The main coverage area for the Lake Ariel Volunteer Fire Company is Lake Ariel, South Canaan, The Hideout and a small part of Cherry Ridge.

They also assist other areas such as Seelyville, Honesdale, Hamlin, Maplewood, Moscow, Lakeville and Ledgedale.

On average they get 20 calls a month.

The current officers for the Lake Ariel Volunteer Fire Company include:

President: Mark Cowger

Vice President: Don Pontosky

Secretary: Christina Cowger

Treasurer: Ed Sparkowski

Chief: Michael Dipierro

Deputy Chief: Al Rae

Assistant Chief: Jason Sickler

Rescue Captain: Christopher DiPerro

Fire Captain: Jason DeLorenzo

Lieutenant 1: Shane Howe

Lieutenant 2: Mark Cowger

Engineer: Alan Smith

Fire police Captain: Bruce Swingle

Fire Police Lieutenant: John Randy Fulwood

The Trustees include: Mark Cowger, Don Pontosky, Christina Cowger, Ed Sparkowski, Al Rae, Josh Dennis, Bryan Shumacher, Jason Sickler and Jason DeLorenzo

Community efforts

A misconception regarding fire companies is that they only fight fires and help at accidents.

What many don't realize is fire companies are giving back to their community almost as much as they are out protecting it.

Among their many involvements, the Lake Ariel Volunteer Fire Company does fire prevention in schools, churches, with Boy Scouts and Girl Scouts and private companies.

They also do traffic control.

The company does pool fills as well.

Water is taken from one location and put in another.
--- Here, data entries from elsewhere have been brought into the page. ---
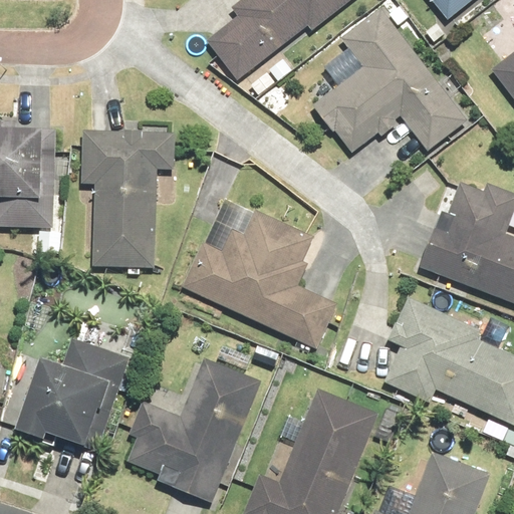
[(239,17),(208,40),(238,78),(308,25),(311,29),(349,0),(242,0),(233,8),(239,17)]
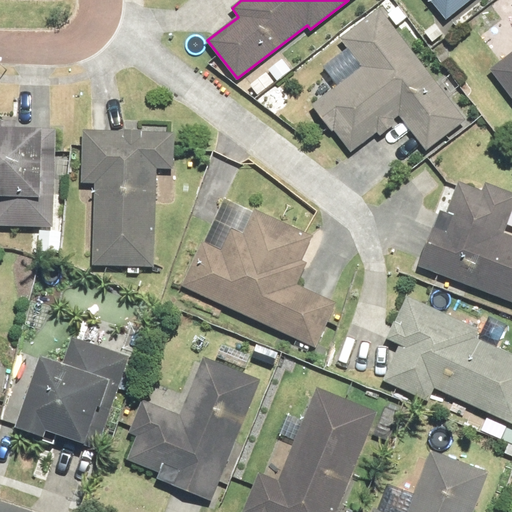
[(429,0),(446,20),(469,0),(429,0)]
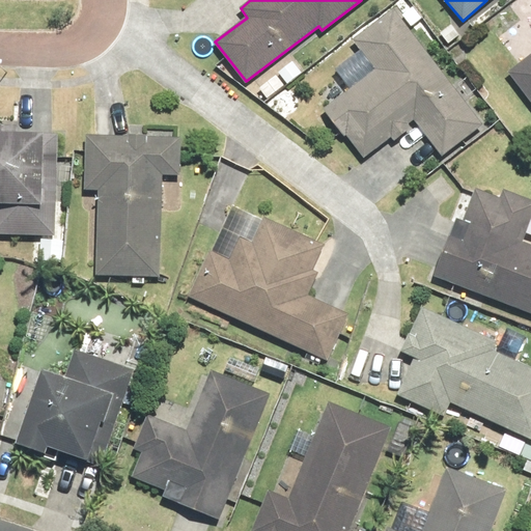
[(347,137),(363,158),(390,138),(393,141),(410,129),(407,126),(415,119),(444,159),(486,127),(394,5),(348,40),(371,71),(320,109),(344,140),(347,137)]
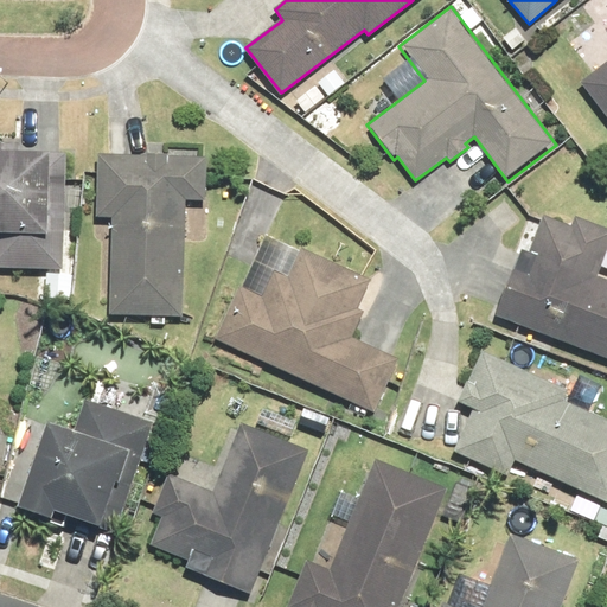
[(606,62),(581,83),(606,117),(606,62)]
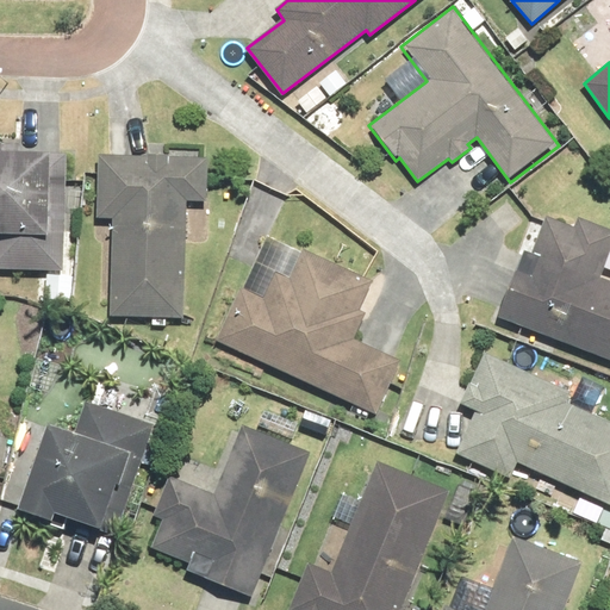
[(0,269),(64,272),(68,154),(1,151),(1,144),(0,144),(0,269)]
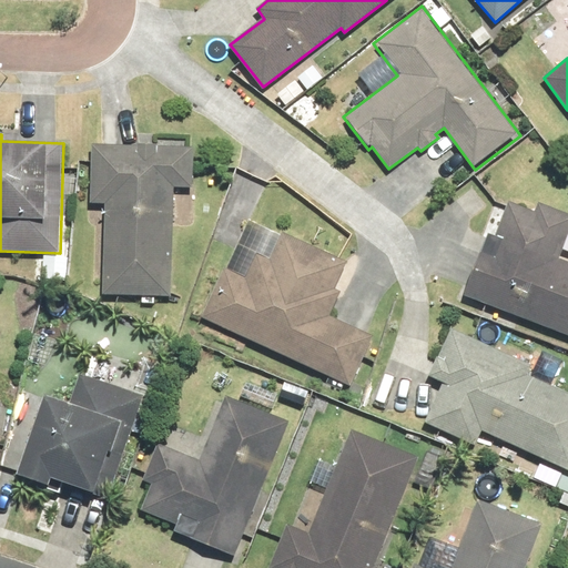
[(103,203),(102,294),(169,295),(171,185),(192,185),(193,149),(156,148),(156,144),(137,144),(137,148),(92,146),(91,203),(103,203)]
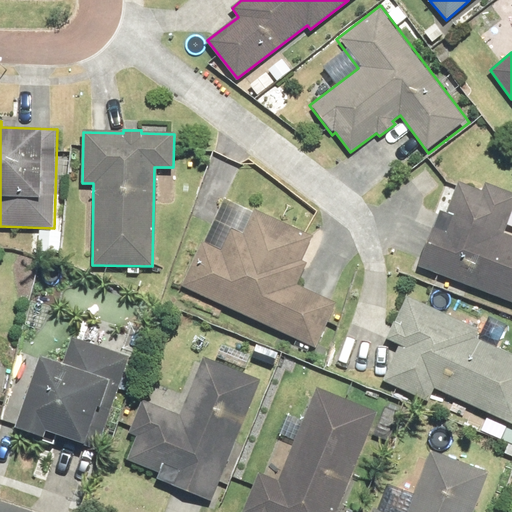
[(440,210),(418,267),(511,303),(511,237),(503,234),(511,211),(511,193),(485,183),(482,191),(459,183),(448,213),(440,210)]
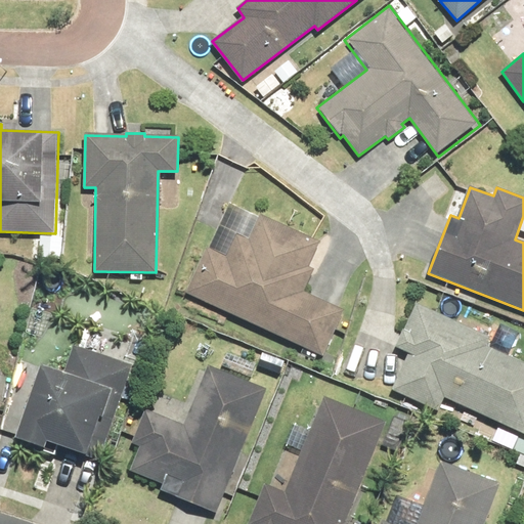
[(208,246),(186,292),(322,355),(343,310),(302,292),(312,270),(307,268),(320,241),(260,213),(249,237),(235,231),(224,254),(208,246)]
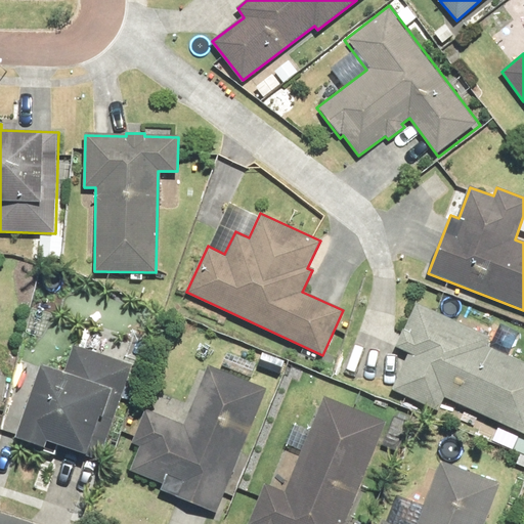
[(63,237),(39,236),(38,259),(62,260),(63,237)]
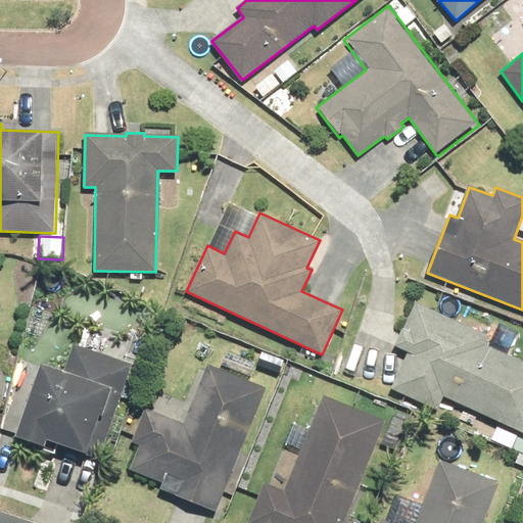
[(405,351),(387,390),(439,414),(445,400),(522,434),(522,361),(486,345),(490,337),(416,303),(405,330),(402,329),(394,346),(405,351)]
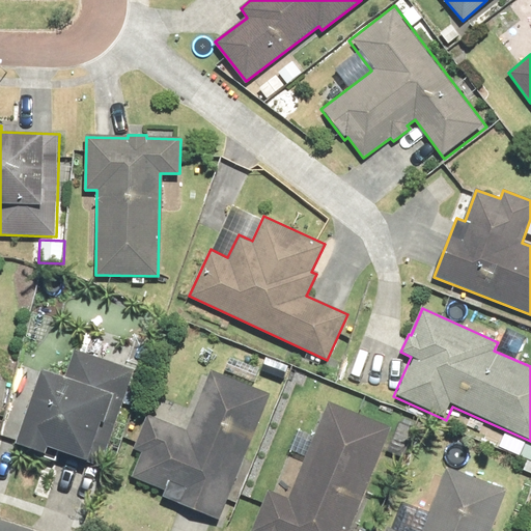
[(40,367),(12,443),(44,454),(47,447),(101,466),(134,371),(74,351),(65,376),(40,367)]
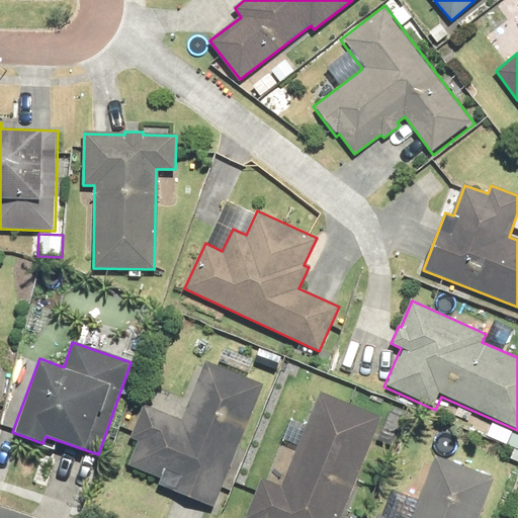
[(183,422),(144,406),(131,439),(138,442),(128,465),(160,478),(158,484),(213,506),(262,386),(206,364),(183,422)]
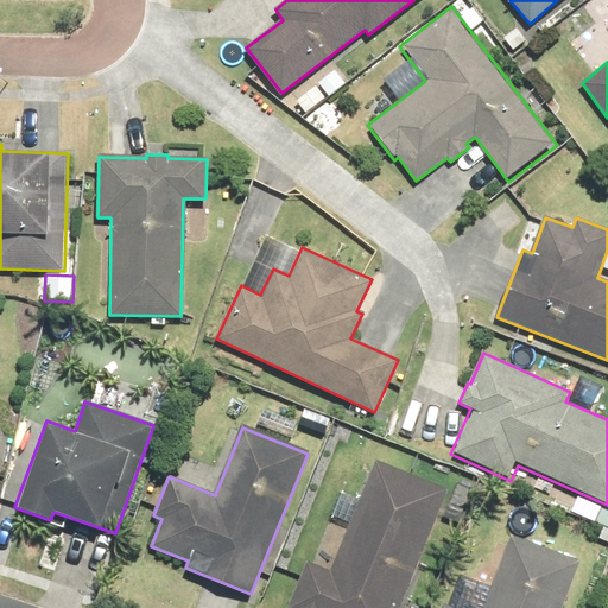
[(406,607),(413,593),(406,591),(448,492),(375,462),(330,572),(308,563),(289,607),(406,607)]
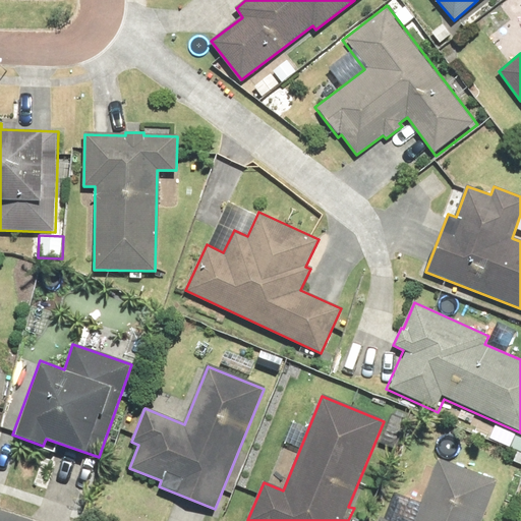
[(389,520),(379,517),(377,520),(480,520),(496,481),(439,459),(414,520),(389,520)]
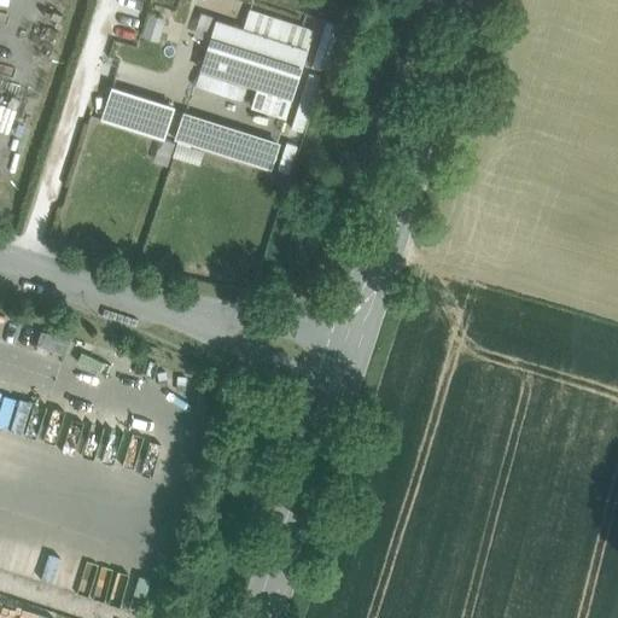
[(208,38),(216,17),(203,11),(194,31),(208,38)]
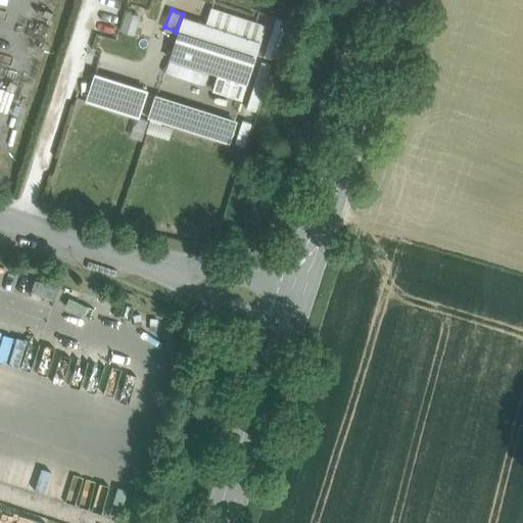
[(265,26),(210,9),(205,26),(259,43),(265,26)]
Chief Mike DiPierro said it shows the public what they do when there’s a needed water supply.

He added pool fills are also done as fundraisers.

As a volunteer fire company, funds aren't always easy to come by. They rely on donations from the community.

Fundraisers are held to help raise money for the fire company, but at the same time they benefit the community.

The Lake Ariel Volunteer Fire Company holds an annual picnic, pancake breakfasts, spaghetti dinners, soup suppers, turkey raffles, a boot drop, an Easter Egg Hunt and more.

Staying afloat

There is a lot involved with becoming a firefighter and many hours are dedicated in helping the company remain active.

“We average between one to two members a month,” DiPierro said. “We advertise on our Facebook and put flyers out.”

President Mark Cowger said anyone can become a member of the department, but there are other options than just a firefighter.

Among those options are social members and fire police.

The Lake Ariel Volunteer Fire Company used to have an auxiliary.

Cowger said they didn't get rid of it, but there weren't many really active members.

“There aren't certain qualifications to join our company, but there are qualifications to run the calls,” DiPierro said.

Hundreds of hours are spent on training each year. DiPierro said they generally do three hours each week. There are also classes that have to be taken.

That is a lot of time spent with the company, not even including putting on fundraisers and going on calls.

Many are working full time jobs on top of being with the company.

“You have to want to do it for the community,” DiPierro said. “You don't do it just because. We try to better the community.”

“If we didn't do our fundraisers we can't fund our trucks to get fuel and maintenance on them,” added Cowger.

DiPierro agreed, saying without the fundraisers they wouldn't operate.

“They're the reason why we can respond to calls,” he said.

Cowger stated the mail-ins get a big response as well.

The company recently received some new air packs and were fortunate enough to get a grant for them.

“They're $50,000,” DiPierro said.

He added that gave them nine packs that are 18 cylinders.

“We're fortunate to get some grants,” DiPierro stated.

He added they will continue to look for grants to help with equipment and vehicles.

“If it wasn't for the grants it would be impossible to get a new engine,” DiPierro explained. “A simple truck without all the bells and whistles is close to $300,000.”

He said getting anything more than the bare minimum can cost “over half a million plus.”

Showing pride

For the amount of time spent with the fire company and doing events for the community, a bond forms and the fire company becomes a second family.

That's what the atmosphere is like with the Lake Ariel Volunteer Fire Company.

“We do a lot for the community,” DiPierro stated. “There's a sense of pride. It brings a lot of people in who want to be part of something.”